Od 1963 roku, mistrz Yang Jwing Ming zaczął się uczyć u mistrza Li. Na temat tej nauki słyszałem niewiele. Zaledwie jedną opowieść. Słyszałem, że odbyło się to mniej więcej tak: Mistrz Yang (jeszcze wtedy nie mistrz;)) poznał kiedyś jednego z uczniów mistrza Li. Od słowa do słowa zgadali się, że obaj coś ćwiczą. No to umówili się, że sprawdzą swoje umiejętności. Nie wiem czy podpisywali wcześniej zobowiązanie o zrzeczeniu się roszczeń na wypadek śmierci, ani ile to testowanie trwało. W każdym razie, na koniec miał miejsce mniej więcej taki dialog :
– Twoje techniki ręczne są świetne… – skomplementował uczeń mistrza Li
– Twoje kopnięcia też są doskonałe – zripostował mistrz.
I tak mistrz Yang rozpoczął naukę długiej pięści. Świetnie go rozumiem, bo jeśli trafiła się okazja uczenia się u dobrego nauczyciela, to trzeba z niej skorzystać, a nie marudzić: że styl nie ten, że północny, czy południowy… Trzeba iść i już. Nie wiem czy tak to się odbyło, bo szczerze nie pamiętam kto mi sprzedał tę historię, ale musicie przyznać, że taka bardzo kungfotecka jest, więc prawdziwa czy nie, to już mniej ważne.

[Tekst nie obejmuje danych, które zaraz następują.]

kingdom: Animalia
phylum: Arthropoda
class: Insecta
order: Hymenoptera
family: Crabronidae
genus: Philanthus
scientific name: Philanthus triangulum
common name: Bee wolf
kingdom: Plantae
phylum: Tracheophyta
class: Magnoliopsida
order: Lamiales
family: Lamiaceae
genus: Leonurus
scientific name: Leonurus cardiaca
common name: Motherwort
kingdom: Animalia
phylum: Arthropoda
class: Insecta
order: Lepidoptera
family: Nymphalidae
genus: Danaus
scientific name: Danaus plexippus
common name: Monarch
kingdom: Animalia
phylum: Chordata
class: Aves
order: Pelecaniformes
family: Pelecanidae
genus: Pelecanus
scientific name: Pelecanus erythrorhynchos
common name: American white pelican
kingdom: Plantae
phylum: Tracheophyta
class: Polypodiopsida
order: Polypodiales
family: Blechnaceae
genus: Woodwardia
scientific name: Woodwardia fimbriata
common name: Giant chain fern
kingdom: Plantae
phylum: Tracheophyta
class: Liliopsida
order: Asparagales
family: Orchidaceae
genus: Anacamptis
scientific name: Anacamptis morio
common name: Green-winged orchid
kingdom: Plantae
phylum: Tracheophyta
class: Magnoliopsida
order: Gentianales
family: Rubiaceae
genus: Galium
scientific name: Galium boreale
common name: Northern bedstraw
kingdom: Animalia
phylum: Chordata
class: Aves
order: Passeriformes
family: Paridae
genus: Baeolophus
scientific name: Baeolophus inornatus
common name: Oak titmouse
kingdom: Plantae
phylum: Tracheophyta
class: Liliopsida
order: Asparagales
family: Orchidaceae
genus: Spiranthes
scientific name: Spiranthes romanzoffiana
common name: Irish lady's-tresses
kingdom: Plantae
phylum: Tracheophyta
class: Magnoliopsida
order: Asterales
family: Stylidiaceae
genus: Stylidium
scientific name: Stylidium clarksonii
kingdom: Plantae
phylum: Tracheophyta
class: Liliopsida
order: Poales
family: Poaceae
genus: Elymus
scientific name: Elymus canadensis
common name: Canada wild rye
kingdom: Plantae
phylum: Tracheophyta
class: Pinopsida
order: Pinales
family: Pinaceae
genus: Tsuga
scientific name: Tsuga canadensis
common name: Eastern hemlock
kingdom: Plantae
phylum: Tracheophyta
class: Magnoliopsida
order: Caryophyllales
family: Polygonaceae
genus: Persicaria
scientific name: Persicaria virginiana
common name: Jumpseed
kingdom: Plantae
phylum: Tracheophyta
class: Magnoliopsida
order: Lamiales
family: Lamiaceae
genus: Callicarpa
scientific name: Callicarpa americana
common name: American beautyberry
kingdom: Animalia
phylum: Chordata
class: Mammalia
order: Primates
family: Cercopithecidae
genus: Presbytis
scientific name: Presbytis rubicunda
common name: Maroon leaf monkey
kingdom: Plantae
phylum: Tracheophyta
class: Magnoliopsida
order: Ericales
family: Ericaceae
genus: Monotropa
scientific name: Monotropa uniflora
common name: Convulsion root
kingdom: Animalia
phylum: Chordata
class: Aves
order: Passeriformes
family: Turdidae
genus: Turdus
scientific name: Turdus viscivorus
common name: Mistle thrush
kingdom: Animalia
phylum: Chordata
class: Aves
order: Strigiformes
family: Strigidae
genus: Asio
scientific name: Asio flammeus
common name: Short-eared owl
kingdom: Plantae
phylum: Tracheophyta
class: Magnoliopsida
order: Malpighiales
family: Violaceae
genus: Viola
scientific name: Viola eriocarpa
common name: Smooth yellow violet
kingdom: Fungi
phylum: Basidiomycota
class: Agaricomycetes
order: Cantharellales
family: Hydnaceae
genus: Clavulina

Jak już pisałem wcześniej, mistrz Li posiadł umiejętności obejmujące różne sztuki walki, wśród wymienionych nie ma Taiji, ale ja przeczytałem na jakimś forum dyskusyjnym, że mistrz Yang czasami wymieniał mistrza Li jako jednego z tych, którzy byli dla niego inspiracją w dziedzinie Taiji.
Wyobrażam sobie jak to wyglądało (uwaga, to moja konfabulacja)
„- młody Yangu, podobno ćwiczyłeś też Taiji, pokaż no jak to wygląda… hmmm… bo widzisz… ja się uczyłem inaczej…”
Ile wyszło z tej nauki? Nie wiadomo… Trzeba byłoby mieć nagrania mistrza Yang’a sprzed i po naukach mistrza Li. Obecnie w erze Youtuba to żaden problem, lecz wtedy takich możliwości nie było. Zresztą nie jest to specjalnie ważne. Jeśli miał z nim kontakt, to miało to na niego jakiś wpływ, takie jest życie.
Udało mi się znaleźć film pokazujący Mistrza Li ćwiczącego Taiji. Film pochodzi z Tajwanu i nakręcony był w latach osiemdziesiątych.
Mistrz Li Mao Ching
Jest bardzo dużo różnic, chociażby pozycja stóp, albo wysokość prowadzenia dłoni. Ale już np. kopnięcia rozdzielające (1’24”) są bardzo podobne. I coś, co mi się podoba, takie strącenie dłońmi o uda (1’54”) pomiędzy strzelaniem do tygrysa.
Osobiście miałem okazję widzieć mistrza Li ćwiczącego Taiji na obozie YMAA w Brennej w 2006 roku. Na szczęście zachował się film z tych pokazów.
Może to nie jest to co zwykle wyobrażamy sobie jako ćwiczenie Taiji, tempo dość duże i zmienne, pozycje wysokie. Wtedy właśnie po raz pierwszy pomyślałem sobie, że Taiji różne może być i że nie ma jednego kanonicznego wykonania. Pamiętajmy też, że mistrz Li miał tu 80 lat… chciałbym w tym wieku móc się poruszać tak żwawo jak on.
Tak, jak piszesz, na drugim klipie był już wiekowy, a na pierwszym może mu się nie chciało „spinać” za bardzo i tylko „przeleciał” po pozycjach. Mi się wydaje, że to wysokie omiatanie kolana może pochodzić od niego..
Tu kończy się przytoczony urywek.